Start of Data supplied

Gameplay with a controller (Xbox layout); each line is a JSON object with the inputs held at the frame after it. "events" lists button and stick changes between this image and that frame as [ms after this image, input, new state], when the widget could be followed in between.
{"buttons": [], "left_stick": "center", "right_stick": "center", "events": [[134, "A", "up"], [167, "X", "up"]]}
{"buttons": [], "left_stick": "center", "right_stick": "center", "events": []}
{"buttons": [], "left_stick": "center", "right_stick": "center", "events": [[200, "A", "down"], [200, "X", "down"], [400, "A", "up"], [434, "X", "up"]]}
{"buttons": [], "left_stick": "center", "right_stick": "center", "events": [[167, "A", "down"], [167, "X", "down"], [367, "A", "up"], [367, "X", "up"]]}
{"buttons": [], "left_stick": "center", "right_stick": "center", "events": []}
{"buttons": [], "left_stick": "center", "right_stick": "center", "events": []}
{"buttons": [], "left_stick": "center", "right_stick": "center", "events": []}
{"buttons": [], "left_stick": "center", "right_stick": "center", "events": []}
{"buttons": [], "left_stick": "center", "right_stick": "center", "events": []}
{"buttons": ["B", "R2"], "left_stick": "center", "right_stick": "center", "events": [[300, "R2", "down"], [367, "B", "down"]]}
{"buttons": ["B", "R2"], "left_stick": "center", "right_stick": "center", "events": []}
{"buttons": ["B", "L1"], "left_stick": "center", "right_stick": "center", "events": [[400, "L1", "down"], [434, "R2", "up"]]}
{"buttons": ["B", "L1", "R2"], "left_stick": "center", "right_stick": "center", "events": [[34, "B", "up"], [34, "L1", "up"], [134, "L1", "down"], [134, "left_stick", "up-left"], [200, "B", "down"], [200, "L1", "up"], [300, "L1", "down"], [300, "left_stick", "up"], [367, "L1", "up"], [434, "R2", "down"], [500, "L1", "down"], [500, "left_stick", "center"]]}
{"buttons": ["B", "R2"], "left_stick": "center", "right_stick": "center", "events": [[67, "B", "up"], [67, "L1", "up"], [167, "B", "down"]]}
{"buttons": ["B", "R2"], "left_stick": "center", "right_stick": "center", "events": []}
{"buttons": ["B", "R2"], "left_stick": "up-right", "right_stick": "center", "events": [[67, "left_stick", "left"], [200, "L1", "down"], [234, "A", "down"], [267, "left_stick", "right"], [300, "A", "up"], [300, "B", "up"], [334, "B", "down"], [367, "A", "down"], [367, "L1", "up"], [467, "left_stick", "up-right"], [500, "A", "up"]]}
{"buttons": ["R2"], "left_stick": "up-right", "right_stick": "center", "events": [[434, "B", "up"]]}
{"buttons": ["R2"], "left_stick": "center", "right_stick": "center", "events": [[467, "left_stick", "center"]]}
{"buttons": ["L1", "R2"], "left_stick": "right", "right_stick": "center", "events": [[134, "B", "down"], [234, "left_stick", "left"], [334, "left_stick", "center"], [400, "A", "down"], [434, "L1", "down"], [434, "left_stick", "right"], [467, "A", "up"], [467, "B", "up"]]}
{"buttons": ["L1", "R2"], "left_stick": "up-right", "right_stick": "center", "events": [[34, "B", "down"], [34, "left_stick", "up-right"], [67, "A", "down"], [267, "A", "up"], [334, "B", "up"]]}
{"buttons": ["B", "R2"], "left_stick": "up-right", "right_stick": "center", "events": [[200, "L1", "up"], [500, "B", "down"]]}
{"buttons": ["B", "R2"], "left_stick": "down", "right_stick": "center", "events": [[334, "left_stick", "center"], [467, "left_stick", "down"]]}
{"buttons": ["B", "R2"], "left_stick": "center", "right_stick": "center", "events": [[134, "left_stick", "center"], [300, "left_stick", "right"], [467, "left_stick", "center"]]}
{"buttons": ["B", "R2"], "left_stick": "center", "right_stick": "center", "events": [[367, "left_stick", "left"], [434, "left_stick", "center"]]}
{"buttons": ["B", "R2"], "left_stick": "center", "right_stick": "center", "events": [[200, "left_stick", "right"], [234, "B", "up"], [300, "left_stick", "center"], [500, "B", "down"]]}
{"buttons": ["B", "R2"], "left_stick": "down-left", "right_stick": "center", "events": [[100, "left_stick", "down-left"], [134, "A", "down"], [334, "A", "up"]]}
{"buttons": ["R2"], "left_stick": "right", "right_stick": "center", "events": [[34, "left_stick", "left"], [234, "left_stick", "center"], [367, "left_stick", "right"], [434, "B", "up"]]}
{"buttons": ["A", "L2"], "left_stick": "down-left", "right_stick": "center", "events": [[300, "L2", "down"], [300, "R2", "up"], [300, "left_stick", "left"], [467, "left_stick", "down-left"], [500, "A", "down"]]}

End of Data supplied

> _What to work on_
Give the data back in full, exactly as written.

> _Answer to this exercise_
Gameplay with a controller (Xbox layout); each line is a JSON object with the inputs held at the frame after it. "events" lists button and stick changes between this image and that frame as [ms after this image, input, new state], when the widget could be followed in between.
{"buttons": [], "left_stick": "center", "right_stick": "center", "events": [[134, "A", "up"], [167, "X", "up"]]}
{"buttons": [], "left_stick": "center", "right_stick": "center", "events": []}
{"buttons": [], "left_stick": "center", "right_stick": "center", "events": [[200, "A", "down"], [200, "X", "down"], [400, "A", "up"], [434, "X", "up"]]}
{"buttons": [], "left_stick": "center", "right_stick": "center", "events": [[167, "A", "down"], [167, "X", "down"], [367, "A", "up"], [367, "X", "up"]]}
{"buttons": [], "left_stick": "center", "right_stick": "center", "events": []}
{"buttons": [], "left_stick": "center", "right_stick": "center", "events": []}
{"buttons": [], "left_stick": "center", "right_stick": "center", "events": []}
{"buttons": [], "left_stick": "center", "right_stick": "center", "events": []}
{"buttons": [], "left_stick": "center", "right_stick": "center", "events": []}
{"buttons": ["B", "R2"], "left_stick": "center", "right_stick": "center", "events": [[300, "R2", "down"], [367, "B", "down"]]}
{"buttons": ["B", "R2"], "left_stick": "center", "right_stick": "center", "events": []}
{"buttons": ["B", "L1"], "left_stick": "center", "right_stick": "center", "events": [[400, "L1", "down"], [434, "R2", "up"]]}
{"buttons": ["B", "L1", "R2"], "left_stick": "center", "right_stick": "center", "events": [[34, "B", "up"], [34, "L1", "up"], [134, "L1", "down"], [134, "left_stick", "up-left"], [200, "B", "down"], [200, "L1", "up"], [300, "L1", "down"], [300, "left_stick", "up"], [367, "L1", "up"], [434, "R2", "down"], [500, "L1", "down"], [500, "left_stick", "center"]]}
{"buttons": ["B", "R2"], "left_stick": "center", "right_stick": "center", "events": [[67, "B", "up"], [67, "L1", "up"], [167, "B", "down"]]}
{"buttons": ["B", "R2"], "left_stick": "center", "right_stick": "center", "events": []}
{"buttons": ["B", "R2"], "left_stick": "up-right", "right_stick": "center", "events": [[67, "left_stick", "left"], [200, "L1", "down"], [234, "A", "down"], [267, "left_stick", "right"], [300, "A", "up"], [300, "B", "up"], [334, "B", "down"], [367, "A", "down"], [367, "L1", "up"], [467, "left_stick", "up-right"], [500, "A", "up"]]}
{"buttons": ["R2"], "left_stick": "up-right", "right_stick": "center", "events": [[434, "B", "up"]]}
{"buttons": ["R2"], "left_stick": "center", "right_stick": "center", "events": [[467, "left_stick", "center"]]}
{"buttons": ["L1", "R2"], "left_stick": "right", "right_stick": "center", "events": [[134, "B", "down"], [234, "left_stick", "left"], [334, "left_stick", "center"], [400, "A", "down"], [434, "L1", "down"], [434, "left_stick", "right"], [467, "A", "up"], [467, "B", "up"]]}
{"buttons": ["L1", "R2"], "left_stick": "up-right", "right_stick": "center", "events": [[34, "B", "down"], [34, "left_stick", "up-right"], [67, "A", "down"], [267, "A", "up"], [334, "B", "up"]]}
{"buttons": ["B", "R2"], "left_stick": "up-right", "right_stick": "center", "events": [[200, "L1", "up"], [500, "B", "down"]]}
{"buttons": ["B", "R2"], "left_stick": "down", "right_stick": "center", "events": [[334, "left_stick", "center"], [467, "left_stick", "down"]]}
{"buttons": ["B", "R2"], "left_stick": "center", "right_stick": "center", "events": [[134, "left_stick", "center"], [300, "left_stick", "right"], [467, "left_stick", "center"]]}
{"buttons": ["B", "R2"], "left_stick": "center", "right_stick": "center", "events": [[367, "left_stick", "left"], [434, "left_stick", "center"]]}
{"buttons": ["B", "R2"], "left_stick": "center", "right_stick": "center", "events": [[200, "left_stick", "right"], [234, "B", "up"], [300, "left_stick", "center"], [500, "B", "down"]]}
{"buttons": ["B", "R2"], "left_stick": "down-left", "right_stick": "center", "events": [[100, "left_stick", "down-left"], [134, "A", "down"], [334, "A", "up"]]}
{"buttons": ["R2"], "left_stick": "right", "right_stick": "center", "events": [[34, "left_stick", "left"], [234, "left_stick", "center"], [367, "left_stick", "right"], [434, "B", "up"]]}
{"buttons": ["A", "L2"], "left_stick": "down-left", "right_stick": "center", "events": [[300, "L2", "down"], [300, "R2", "up"], [300, "left_stick", "left"], [467, "left_stick", "down-left"], [500, "A", "down"]]}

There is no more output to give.